- Born: May 7, 1919 Saltville, Virginia, U.S.
- Died: June 2, 2002 Glade Spring, Virginia, U.S.

= Georgia Blizzard =

American ceramic artist (1919–2002)

Georgia Blizzard (May 7, 1919 – June 2, 2002) was an American ceramic artist from Virginia. She was self-taught and her work is in the permanent collections of several American art museums.

== Biography ==
Blizzard was born in Saltville in 1919. She claimed Apache and Irish ancestry. When she was little, she and her family moved to Plum Creek. Her mother taught Blizzard and her sister how to create art using a pit-fire method. During the Great Depression, she left school in order to be part of the National Youth Administration. She worked in a munitions factory in Bristol during World War II and after that, worked at a textile mill in Chilhowie until 1958. Blizzard had contracted black lung and lost one of her lungs. Her husband was crippled in an accident in a coal mine and eventually their marriage failed. Her husband died in 1954. Blizzard developed paranoid schizophrenia after these events and her art helped her deal with visions she saw and the feelings she needed to work through.

She began making art for sale in the late 1950s and sold her pottery in her daughter, Mary's, store. In the early 1980s, her neighbor, Michael Martin, contacted a friend to take some of Blizzard's work to a gallery in Buckhead run by Judith Alexander where Jonathan Williams discovered her work.

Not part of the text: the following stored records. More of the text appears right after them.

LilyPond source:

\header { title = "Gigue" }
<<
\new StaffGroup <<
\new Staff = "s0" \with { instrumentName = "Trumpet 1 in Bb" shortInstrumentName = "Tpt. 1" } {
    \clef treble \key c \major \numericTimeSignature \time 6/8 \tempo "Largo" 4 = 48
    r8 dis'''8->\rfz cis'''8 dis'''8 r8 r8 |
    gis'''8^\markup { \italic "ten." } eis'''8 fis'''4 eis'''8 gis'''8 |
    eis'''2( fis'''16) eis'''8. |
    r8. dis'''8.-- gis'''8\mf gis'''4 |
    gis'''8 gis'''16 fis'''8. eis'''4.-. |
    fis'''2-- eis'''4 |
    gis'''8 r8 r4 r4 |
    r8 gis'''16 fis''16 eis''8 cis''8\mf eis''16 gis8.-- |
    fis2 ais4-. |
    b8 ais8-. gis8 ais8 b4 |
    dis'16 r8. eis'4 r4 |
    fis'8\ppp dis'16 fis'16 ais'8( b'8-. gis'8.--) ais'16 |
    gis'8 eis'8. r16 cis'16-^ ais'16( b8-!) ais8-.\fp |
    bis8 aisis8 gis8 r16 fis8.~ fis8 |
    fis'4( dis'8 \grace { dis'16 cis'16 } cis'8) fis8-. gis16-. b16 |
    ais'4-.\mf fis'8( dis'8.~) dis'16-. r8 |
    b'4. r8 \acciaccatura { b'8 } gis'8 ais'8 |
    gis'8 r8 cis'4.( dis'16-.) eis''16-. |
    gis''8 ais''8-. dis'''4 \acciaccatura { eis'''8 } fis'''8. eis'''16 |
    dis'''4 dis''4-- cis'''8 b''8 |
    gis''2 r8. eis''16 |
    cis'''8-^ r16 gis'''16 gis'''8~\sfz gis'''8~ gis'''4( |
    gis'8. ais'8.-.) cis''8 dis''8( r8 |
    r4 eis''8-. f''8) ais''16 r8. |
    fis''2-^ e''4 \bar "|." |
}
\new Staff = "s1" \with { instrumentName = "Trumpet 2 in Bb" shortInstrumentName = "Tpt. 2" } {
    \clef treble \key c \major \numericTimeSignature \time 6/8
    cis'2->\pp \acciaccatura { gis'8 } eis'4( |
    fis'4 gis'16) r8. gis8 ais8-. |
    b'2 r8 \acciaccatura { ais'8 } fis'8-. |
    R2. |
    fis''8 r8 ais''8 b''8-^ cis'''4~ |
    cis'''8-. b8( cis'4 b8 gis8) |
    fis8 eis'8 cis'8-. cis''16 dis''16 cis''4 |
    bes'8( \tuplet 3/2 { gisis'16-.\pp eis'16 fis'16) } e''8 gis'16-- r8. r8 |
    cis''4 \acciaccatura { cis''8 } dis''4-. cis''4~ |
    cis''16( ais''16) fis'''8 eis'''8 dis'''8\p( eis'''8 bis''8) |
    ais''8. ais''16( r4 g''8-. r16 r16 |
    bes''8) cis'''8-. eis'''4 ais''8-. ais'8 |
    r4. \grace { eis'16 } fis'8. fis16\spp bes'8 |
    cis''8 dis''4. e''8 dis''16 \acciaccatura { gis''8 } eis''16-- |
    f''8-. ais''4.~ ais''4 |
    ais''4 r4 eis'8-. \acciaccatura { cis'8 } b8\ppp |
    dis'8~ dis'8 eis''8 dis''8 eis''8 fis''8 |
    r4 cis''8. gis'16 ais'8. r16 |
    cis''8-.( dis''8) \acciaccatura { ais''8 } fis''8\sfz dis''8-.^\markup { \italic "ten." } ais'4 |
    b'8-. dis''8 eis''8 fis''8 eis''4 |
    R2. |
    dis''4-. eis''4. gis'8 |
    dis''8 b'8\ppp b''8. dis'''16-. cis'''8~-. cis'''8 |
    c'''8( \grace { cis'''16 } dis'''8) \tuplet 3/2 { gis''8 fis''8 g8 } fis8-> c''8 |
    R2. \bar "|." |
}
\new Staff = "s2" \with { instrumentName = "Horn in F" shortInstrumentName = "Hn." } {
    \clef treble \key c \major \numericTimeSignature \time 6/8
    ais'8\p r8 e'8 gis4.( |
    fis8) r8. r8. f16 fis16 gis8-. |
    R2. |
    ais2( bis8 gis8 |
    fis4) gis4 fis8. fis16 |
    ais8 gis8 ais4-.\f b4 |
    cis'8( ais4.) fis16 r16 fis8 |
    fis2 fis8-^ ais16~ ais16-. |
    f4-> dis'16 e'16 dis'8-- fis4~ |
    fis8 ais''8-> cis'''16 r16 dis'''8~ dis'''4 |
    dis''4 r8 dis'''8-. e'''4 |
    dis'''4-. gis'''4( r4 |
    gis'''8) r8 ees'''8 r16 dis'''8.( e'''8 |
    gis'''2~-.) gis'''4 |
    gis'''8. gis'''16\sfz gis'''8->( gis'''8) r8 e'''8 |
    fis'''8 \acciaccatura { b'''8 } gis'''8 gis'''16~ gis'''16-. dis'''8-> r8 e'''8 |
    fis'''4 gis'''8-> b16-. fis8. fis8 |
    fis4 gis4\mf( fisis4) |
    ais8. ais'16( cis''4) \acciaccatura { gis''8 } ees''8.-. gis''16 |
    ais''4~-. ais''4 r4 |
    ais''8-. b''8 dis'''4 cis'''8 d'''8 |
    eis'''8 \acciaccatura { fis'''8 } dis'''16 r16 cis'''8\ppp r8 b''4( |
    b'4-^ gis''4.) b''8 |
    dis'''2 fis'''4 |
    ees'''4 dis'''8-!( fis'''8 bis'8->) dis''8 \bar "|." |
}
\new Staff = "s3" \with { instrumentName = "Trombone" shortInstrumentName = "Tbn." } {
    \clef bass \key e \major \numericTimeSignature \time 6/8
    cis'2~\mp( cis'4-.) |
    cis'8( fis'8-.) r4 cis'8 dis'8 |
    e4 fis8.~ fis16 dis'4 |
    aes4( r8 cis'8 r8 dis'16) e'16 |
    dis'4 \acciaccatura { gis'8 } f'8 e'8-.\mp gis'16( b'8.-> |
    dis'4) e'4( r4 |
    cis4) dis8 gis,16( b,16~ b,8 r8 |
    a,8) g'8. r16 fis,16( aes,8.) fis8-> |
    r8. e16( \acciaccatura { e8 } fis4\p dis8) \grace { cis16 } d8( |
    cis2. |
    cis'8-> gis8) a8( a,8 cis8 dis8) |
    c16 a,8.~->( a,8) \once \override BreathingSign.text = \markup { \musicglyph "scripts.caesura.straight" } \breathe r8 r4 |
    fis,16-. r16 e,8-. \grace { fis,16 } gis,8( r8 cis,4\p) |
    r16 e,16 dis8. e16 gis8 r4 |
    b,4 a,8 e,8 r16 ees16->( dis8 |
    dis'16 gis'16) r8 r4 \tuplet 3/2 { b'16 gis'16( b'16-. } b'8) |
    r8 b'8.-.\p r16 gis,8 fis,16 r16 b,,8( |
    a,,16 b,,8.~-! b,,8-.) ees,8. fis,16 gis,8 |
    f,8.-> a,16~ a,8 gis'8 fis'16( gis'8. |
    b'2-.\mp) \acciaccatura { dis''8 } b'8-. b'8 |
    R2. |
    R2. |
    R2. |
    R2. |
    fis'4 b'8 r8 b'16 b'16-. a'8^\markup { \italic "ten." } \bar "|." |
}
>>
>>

Blizzard died in Glade Springs on June 2, 2002.

== Work ==
Blizzard's pottery is hand-built. She used to find the material to create her ceramic art in the creek behind her house in the Appalachian hills. At first, she used a coal kiln built by her neighbor, Michael Martin, but later in life used an electric kiln.

She is a self-taught artist. Her art "expressed her memories, surroundings, and religious views." The work is dark in terms of theme, as Jonathan Williams describes it, "they make you think twice about human despair."

Her work is in the permanent collections of the Smithsonian American Art Museum, the American Folk Art Museum, the Milwaukee Art Museum, the Asheville Art Museum, the High Museum and the Abby Aldrich Rockefeller Museum.